2.1.2 L'absence de conclusions conformes au droit fédéral ne peut être définie comme une question de pure forme, de sorte qu'une constatation en ce sens, et dès lors, le rejet de la prétention en cause, ne constitue pas un formalisme excessif (arrêt du Tribunal fédéral 4A_3/2016 du 26 avril 2017 consid. 6.2). 

2.1.3 Il n'est admissible de compléter le recours par le biais d'une réplique que si les arguments contenus dans la prise de position y donnent lieuAprès l'écoulement du délai de recours, le recourant est forclos à formuler des conclusions ou des griefs qu'il aurait pu déjà articuler dans le recours (ATF 132 I 42 consid. 3.3.4, JdT 2008 I 110; arrêt du Tribunal fédéral 5A_813/2013 du 12 mai 2014 consid. 2.2).

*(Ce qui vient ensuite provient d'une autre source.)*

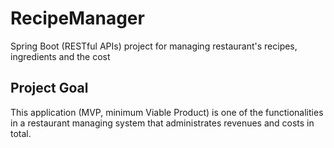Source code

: # RecipeManager

Spring Boot (RESTful APIs) project for managing restaurant's recipes, ingredients and the cost

## Project Goal
This application (MVP, minimum Viable Product) is one of the functionalities in a restaurant managing system that administrates revenues and costs in total.
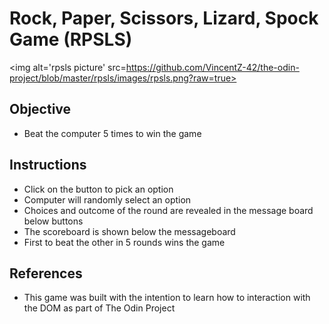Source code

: # Rock, Paper, Scissors, Lizard, Spock Game (RPSLS)

<img alt='rpsls picture' src=https://github.com/VincentZ-42/the-odin-project/blob/master/rpsls/images/rpsls.png?raw=true>

## Objective

- Beat the computer 5 times to win the game

## Instructions

- Click on the button to pick an option
- Computer will randomly select an option
- Choices and outcome of the round are revealed in the message board below buttons
- The scoreboard is shown below the messageboard
- First to beat the other in 5 rounds wins the game

## References

- This game was built with the intention to learn how to interaction with the DOM as part of The Odin Project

2.2 En l'espèce, les appelantes n'ont pas critiqué dans leur appel le raisonnement du Tribunal selon lequel les conclusions initiales de leur action excédaient le cadre d'une action en libération de dette.

Elles se sont limitées à faire valoir que la recevabilité de leur action devait être examinée à la lumière des conclusions qu'elles ont déposées le 25 janvier 2022.

Or, même si ces conclusions étaient recevables, elles auraient été tardives puisque formées après l'échéance du délai péremptoire de 20 jours prévu par l'art. 83
al. 2 LP, comme l'a relevé à juste titre le Tribunal.

Les griefs soulevés par les appelantes dans leur réplique sont tardifs, conformément à la jurisprudence précitée.

Même s'ils avaient été recevables, ces griefs auraient dû être rejetés. C'est en effet à juste titre que le Tribunal a retenu que l'acte déposé le 22 septembre 2021 n'était pas une action en libération de dette puisque les appelantes ne concluaient pas à ce que le Tribunal constate qu'elles ne devaient pas le montant faisant l'objet de la poursuite n° 1______. Alors que la mainlevée de l'opposition formée dans la poursuite précitée portait sur 78'480 fr. intérêts en sus, les appelantes concluaient notamment à ce que le Tribunal constate que leur dette envers l'intimée était de 235'441 fr. 80, intérêts en sus. Ces conclusions ne sont pas des conclusions admissibles dans le cadre d'une action en libération de dette.

A cela s'ajoute que B______, qui ne revêt pas la qualité de débitrice de la poursuite n° 1______, n'a pas la qualité pour agir en libération de dette en lien avec cette poursuite.

Dans la mesure où la demande déposée le 22 septembre 2021 n'était pas une action en libération de dette, elle était soumise à la tentative de conciliation préalable. L'absence de conciliation entraîne l'irrecevabilité de la demande, comme l'a constaté à juste titre le Tribunal.

Contrairement à ce que font valoir les appelantes, le Tribunal n'a pas fait preuve de formalisme excessif en déclarant leur demande irrecevable car l'absence de conclusions conformes au droit fédéral et l'absence de tentative de conciliation ne sont pas des questions de pure forme.

Le jugement querellé sera dès lors confirmé.

3. Il n'est pas prélevé de frais ni alloué de dépens, s'agissant d'une cause soumise à la juridiction des baux et loyers (art. 22 al. 1 LaCC).

* * * * *


PAR CES MOTIFS,
La Chambre des baux et loyers :

A la forme :

Déclare recevable l'appel interjeté le 2 mai 2022 par A______ LLC et B______ contre le jugement JTBL/185/2022 rendu le 9 mars 2022 par le Tribunal des baux et loyers dans la cause C/18126/2021.

Au fond :

Confirme ce jugement.

Dit que la procédure est gratuite.

Déboute les parties de toutes autres conclusions.

Siégeant :

Madame Nathalie RAPP, présidente; Madame Pauline ERARD et Madame Fabienne GEISINGER-MARIETHOZ, juges; Monsieur Jean-Philippe ANTHONIOZ et Monsieur Grégoire CHAMBAZ, juges assesseurs; Madame Maïté VALENTE, greffière.

 

La présidente :

Nathalie RAPP

 

La greffière :

Maïté VALENTE

 

 

Indication des voies de recours :

 

Conformément aux art. 72 ss de la loi fédérale sur le Tribunal fédéral du 17 juin 2005 (LTF; RS 173.110), le présent arrêt peut être porté dans les trente jours qui suivent sa notification avec expédition complète (art. 100 al. 1 LTF) par-devant le Tribunal fédéral par la voie du recours en matière civile.

 

Le recours doit être adressé au Tribunal fédéral, 1000 Lausanne 14.

 

Valeur litigieuse des conclusions pécuniaires au sens de la LTF supérieure ou égale à 15'000 fr.